Second, there's the claim that because plaintiff's and defendant's epi studies share "the identical methodology - observing AML rates in populations exposed to benzene over time", "Rule 702 did not require, or even permit, the district court to choose between those two studies at the gatekeeping stage." The court would do well to read "The Scandal of Poor Epidemiological Research: Reporting guidelines are needed for observational epidemiology" before pronouncing such a rule. As one of the FDA EMDAC committee members said during the recent Avandia meeting, when it comes to evidence "observational studies are at the bottom of the totem pole." Courts should keep in mind the fact that small effects detected in such studies even though, and perhaps especially when, statistically significant (i.e. report a low p-value) are likely to be false - and that goes for the ones cited by defendants as well as plaintiffs.
If you're still harboring doubts about whether or not there really is an unfolding scandal involving observational epidemiology read the editor's choice, "Improving Observational Epidemiology" in the current edition of International Journal of Epidemiology. If you don't have free access to the entire paper this should encourage you to pay the price for it:
"The ability of observational datasets to generate spurious associations of non-genetic exposures and outcomes is extremely high, reflecting the correlated nature of many variables, and the temptation to publish such findings must rise as the P-values for the associations get smaller. The forces involved - the imperative to publish for a successful research career, the journal publishers' and editors' desire to publish material that gets cited to increase their profiles and the isolation of many epidemiologists working on small, often non-contributory, studies - are strong. Perhaps epidemiology needs to re-define its training and knowledge base and build in subsequent accreditation routes to promote better standards of epidemiological professional practice. Very few epidemiology departments impose the discipline of laboratory daily log books in which every experiment and analysis is recorded to provide some verification of what was a priori and what was post hoc. Academics involved in 'handle-turning circular research', highlighted nearly a century ago by Paul de Kruif, and commented upon recently in this journal, really do need to find alternative pursuits."

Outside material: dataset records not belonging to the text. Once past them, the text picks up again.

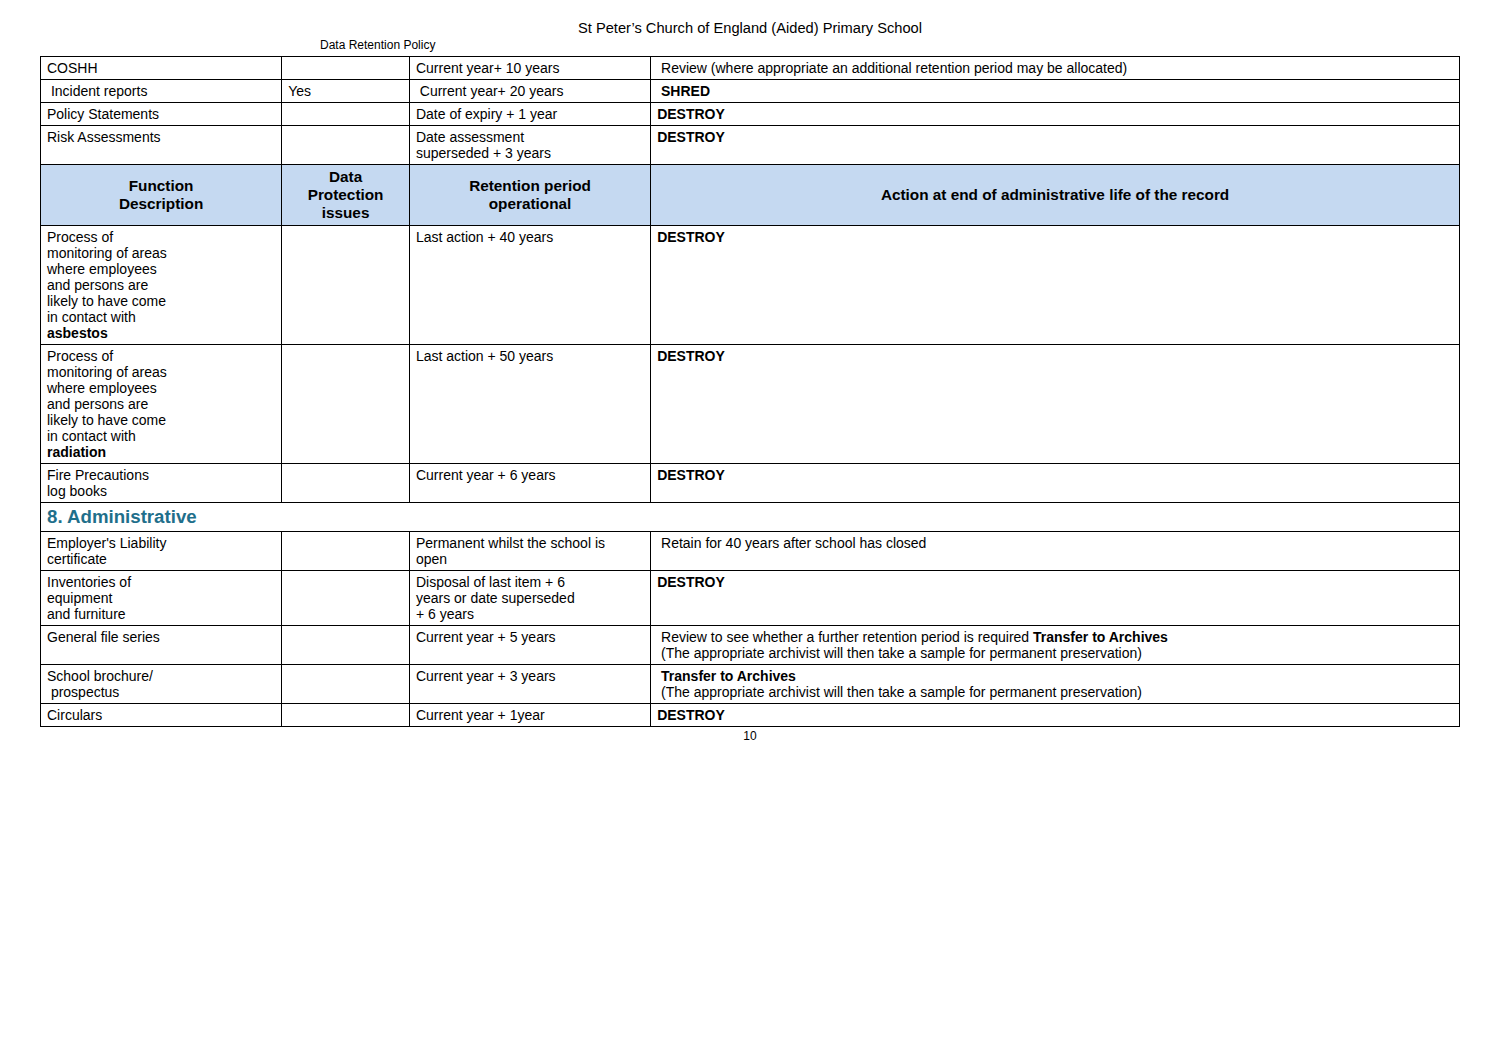St Peter’s Church of England (Aided) Primary School
Data Retention Policy
| COSHH | | Current year+ 10 years | Review (where appropriate an additional retention period may be allocated) |
| Incident reports | Yes | Current year+ 20 years | SHRED |
| Policy Statements | | Date of expiry + 1 year | DESTROY |
| Risk Assessments | | Date assessment superseded + 3 years | DESTROY |
| Function Description | Data Protection issues | Retention period operational | Action at end of administrative life of the record |
| Process of monitoring of areas where employees and persons are likely to have come in contact with asbestos | | Last action + 40 years | DESTROY |
| Process of monitoring of areas where employees and persons are likely to have come in contact with radiation | | Last action + 50 years | DESTROY |
| Fire Precautions log books | | Current year + 6 years | DESTROY |
| 8. Administrative |
| Employer's Liability certificate | | Permanent whilst the school is open | Retain for 40 years after school has closed |
| Inventories of equipment and furniture | | Disposal of last item + 6 years or date superseded + 6 years | DESTROY |
| General file series | | Current year + 5 years | Review to see whether a further retention period is required Transfer to Archives (The appropriate archivist will then take a sample for permanent preservation) |
| School brochure/ prospectus | | Current year + 3 years | Transfer to Archives (The appropriate archivist will then take a sample for permanent preservation) |
| Circulars | | Current year + 1year | DESTROY |
10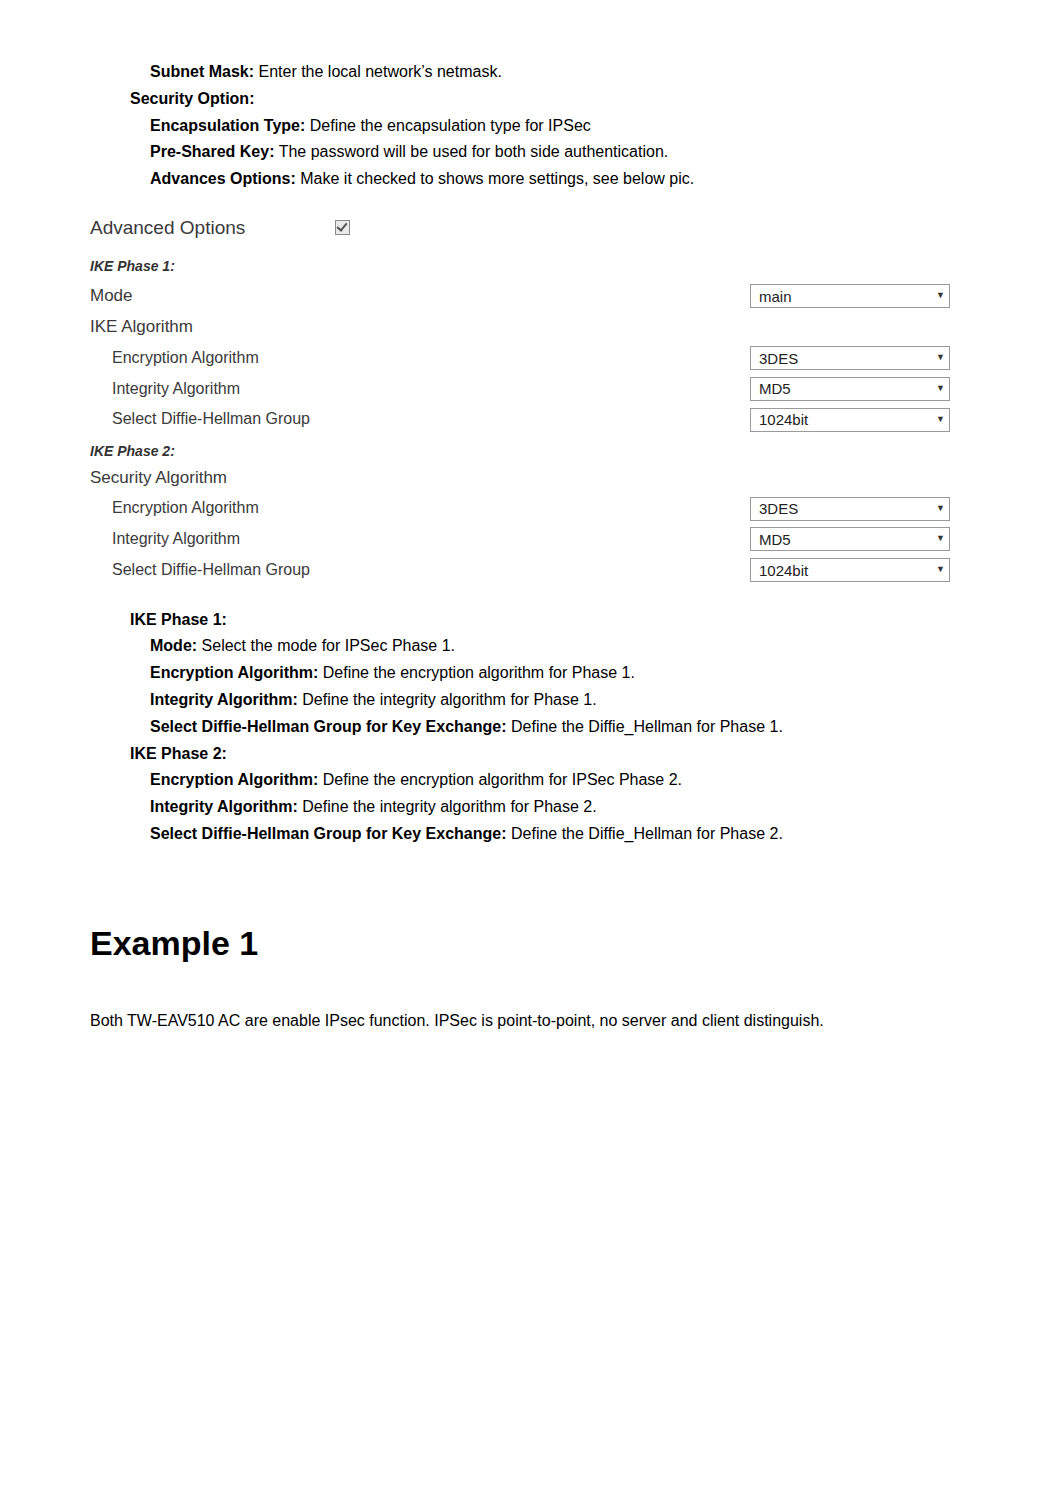Subnet Mask: Enter the local network’s netmask.
Security Option:
Encapsulation Type: Define the encapsulation type for IPSec
Pre-Shared Key: The password will be used for both side authentication.
Advances Options: Make it checked to shows more settings, see below pic.
Advanced Options
IKE Phase 1:
Mode main▼
IKE Algorithm
Encryption Algorithm 3DES▼
Integrity Algorithm MD5▼
Select Diffie-Hellman Group 1024bit▼
IKE Phase 2:
Security Algorithm
Encryption Algorithm 3DES▼
Integrity Algorithm MD5▼
Select Diffie-Hellman Group 1024bit▼
IKE Phase 1:
Mode: Select the mode for IPSec Phase 1.
Encryption Algorithm: Define the encryption algorithm for Phase 1.
Integrity Algorithm: Define the integrity algorithm for Phase 1.
Select Diffie-Hellman Group for Key Exchange: Define the Diffie_Hellman for Phase 1.
IKE Phase 2:
Encryption Algorithm: Define the encryption algorithm for IPSec Phase 2.
Integrity Algorithm: Define the integrity algorithm for Phase 2.
Select Diffie-Hellman Group for Key Exchange: Define the Diffie_Hellman for Phase 2.
Example 1
Both TW-EAV510 AC are enable IPsec function. IPSec is point-to-point, no server and client distinguish.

Finally, to understand better the widening scandal engulfing observational epidemiology, add p-hacking to your vocabulary and "P-Curve: A Key to the File Drawer" to your arsenal. A number of statisticians, alarmed at the realization that the tools of their trade have been used to gin up spurious science on an industrial scale, have developed new tools to uncover it. Plaintiffs are turning such tools on drug studies and company-financed employee mortality studies. Meanwhile, in one case of which we're aware, defendants are using them with effect on a whole series of studies resting on nothing more than the curious coincidence that the reported p-values all fell between 0.044 and 0.05. Go figure.